Reste que «l’effet médiatique» de cette affaire se veut un «effet accélérateur», avertit Matthias Schwaibold. «Le CS a déjà montré dans le passé qu’il peut évoluer, je suis convaincu que le temps nous donnera raison et qu’il va revoir sa position.»

swissinfo, Isabelle Eichenberger

La Fédération romande des consommateurs (FRC), la «Schutzgemeinschaft der Lehman-Anlageopfer» (communauté des victimes de LB, association créée ad hoc à Zurich) et l’étude Daniel Fischer de Zurich caressent l’éventualité d’une action collective contre le CS.

Selon Mathieu Fleury (FRC): «A trois, nous avons reçu environ 1200 (400 par association) demandes d’information. Nous avons reçu confirmation de 200 personnes qui ont adhéré à notre plate-forme et payé une provision de 150 francs.»

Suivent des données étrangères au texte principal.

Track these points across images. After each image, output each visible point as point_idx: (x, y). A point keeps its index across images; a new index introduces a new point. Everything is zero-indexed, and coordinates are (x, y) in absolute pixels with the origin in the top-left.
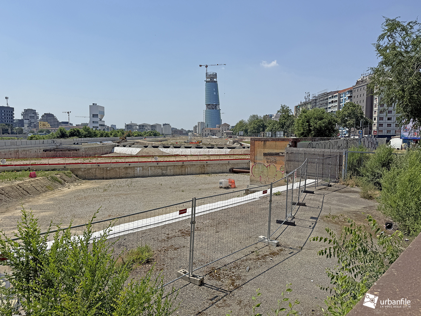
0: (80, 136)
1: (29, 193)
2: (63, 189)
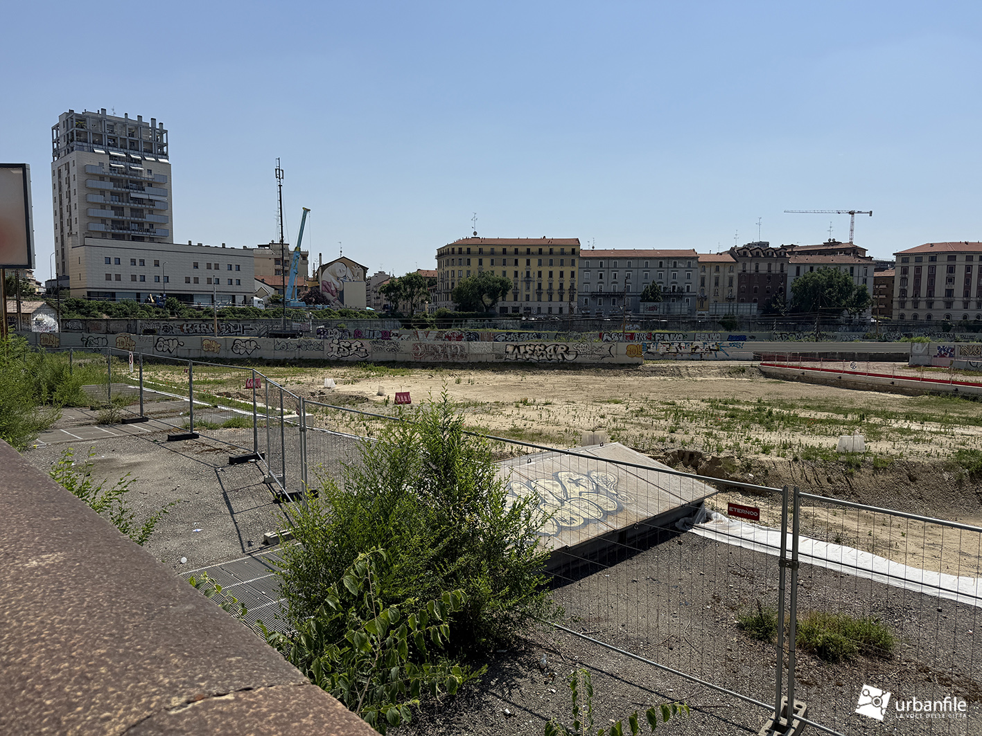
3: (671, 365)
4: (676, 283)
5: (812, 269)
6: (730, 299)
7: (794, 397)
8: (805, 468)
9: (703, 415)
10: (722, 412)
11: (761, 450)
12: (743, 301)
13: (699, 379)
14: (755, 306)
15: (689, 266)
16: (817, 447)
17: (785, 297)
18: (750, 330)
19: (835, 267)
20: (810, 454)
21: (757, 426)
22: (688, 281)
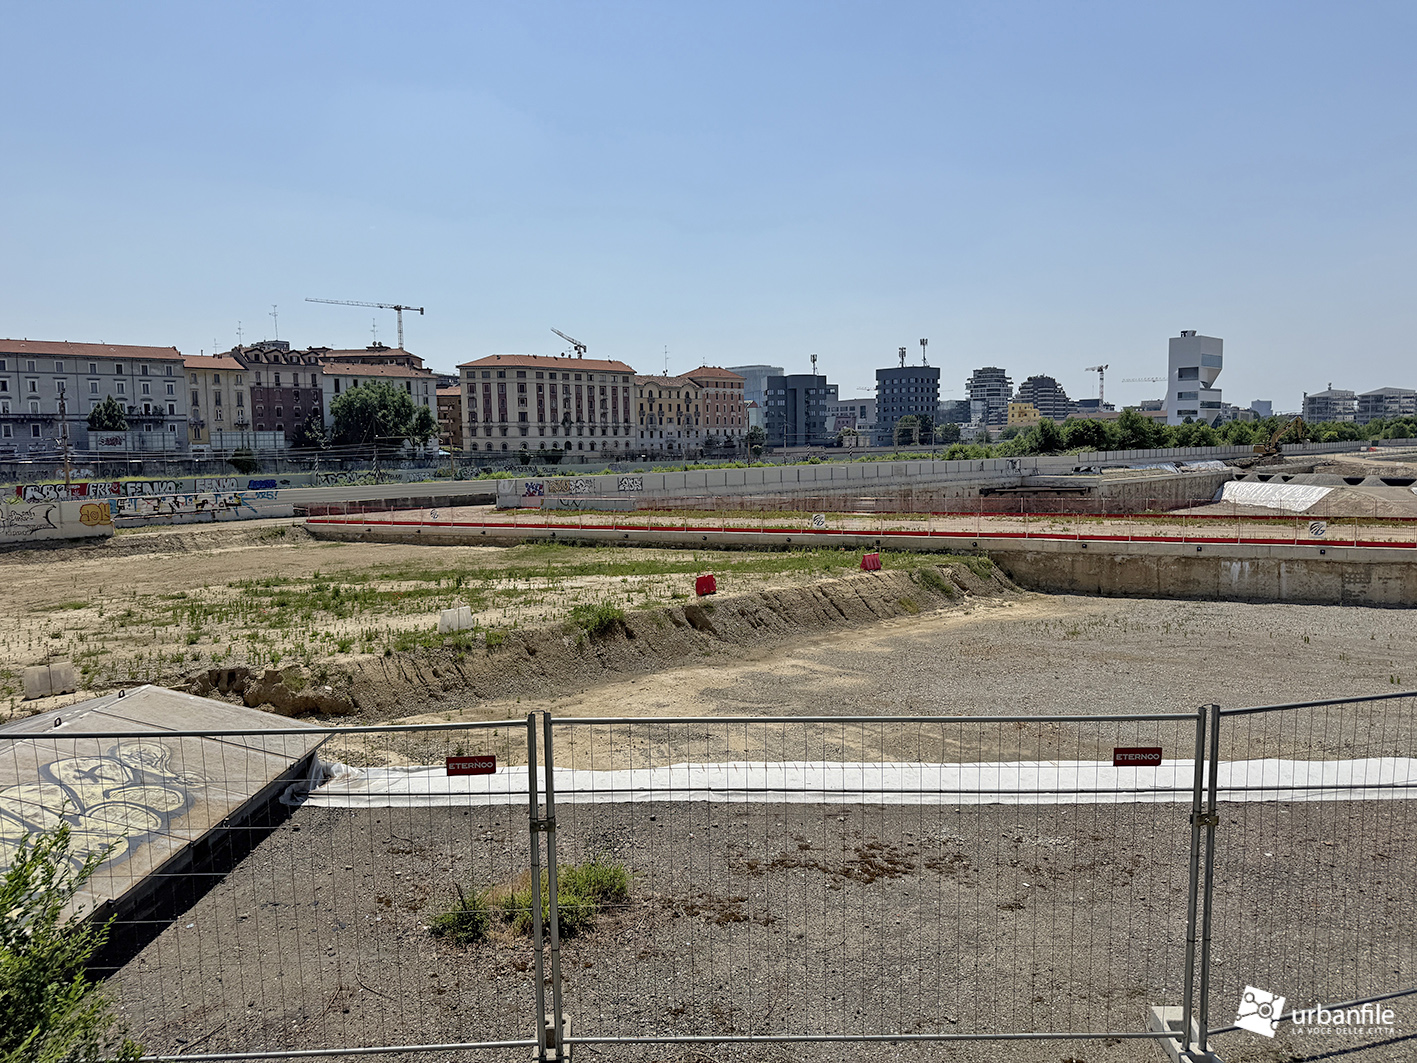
0: (1105, 446)
1: (843, 615)
2: (948, 614)
3: (165, 533)
4: (150, 400)
5: (356, 383)
6: (242, 426)
7: (363, 565)
8: (402, 663)
9: (237, 607)
10: (268, 600)
11: (337, 647)
12: (261, 429)
13: (215, 551)
14: (281, 435)
15: (169, 373)
16: (413, 630)
17: (322, 421)
18: (277, 472)
19: (386, 381)
20: (406, 642)
21: (323, 613)
22: (169, 397)
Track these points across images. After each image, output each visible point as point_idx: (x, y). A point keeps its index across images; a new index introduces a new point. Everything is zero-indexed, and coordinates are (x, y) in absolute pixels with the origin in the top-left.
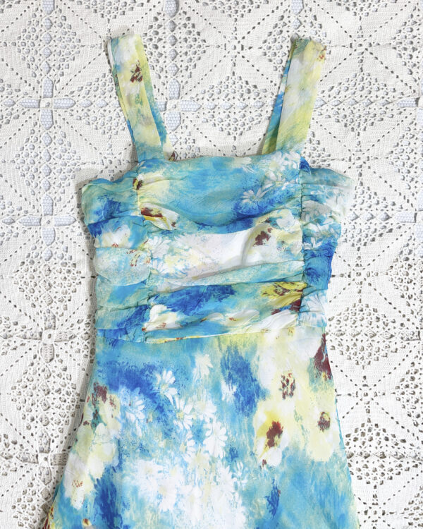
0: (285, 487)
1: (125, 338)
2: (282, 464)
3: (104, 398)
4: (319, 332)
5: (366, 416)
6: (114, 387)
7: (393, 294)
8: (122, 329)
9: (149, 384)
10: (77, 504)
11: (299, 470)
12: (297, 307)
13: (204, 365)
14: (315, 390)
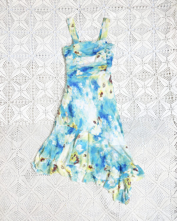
0: (104, 104)
1: (72, 77)
2: (103, 100)
3: (69, 88)
4: (110, 74)
5: (119, 92)
6: (71, 85)
7: (125, 69)
8: (72, 75)
9: (77, 85)
10: (65, 108)
11: (107, 101)
12: (105, 70)
13: (88, 82)
14: (109, 85)
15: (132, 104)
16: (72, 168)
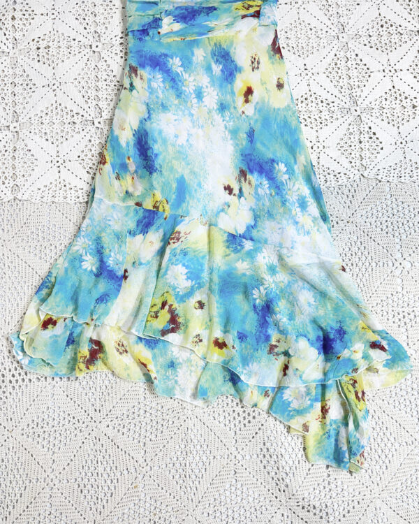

Selon Matthias Schwaibold (avocat de la «Schutzgemeinschaft»): «300 personnes sont inscrite et ont payé une provision de 100 francs pour bénéficier de notre protection.»

La lettre envoyée à Credit Suisse par la FRC a reçu un accusé de réception, selon Mathieu Fleury, et celle de la communauté alémanique une réponse négative, selon Matthias Schwaibold.

Credit Suisse signale qu’il veut «entretenir une communication directe avec ses clients» et «aucun commentaires en ce qui concerne les contacts avec les différentes parties concernées».

Très différent du droit anglo-saxon, le droit suisse ne prévoit pas de «class action».

Il y a la possibilité d’un «procès-type», une plainte qui bénéficie d’une «décision de principe» du Tribunal fédéral qui peut, ensuite, faire jurisprudence pour d’autres affaires analogues.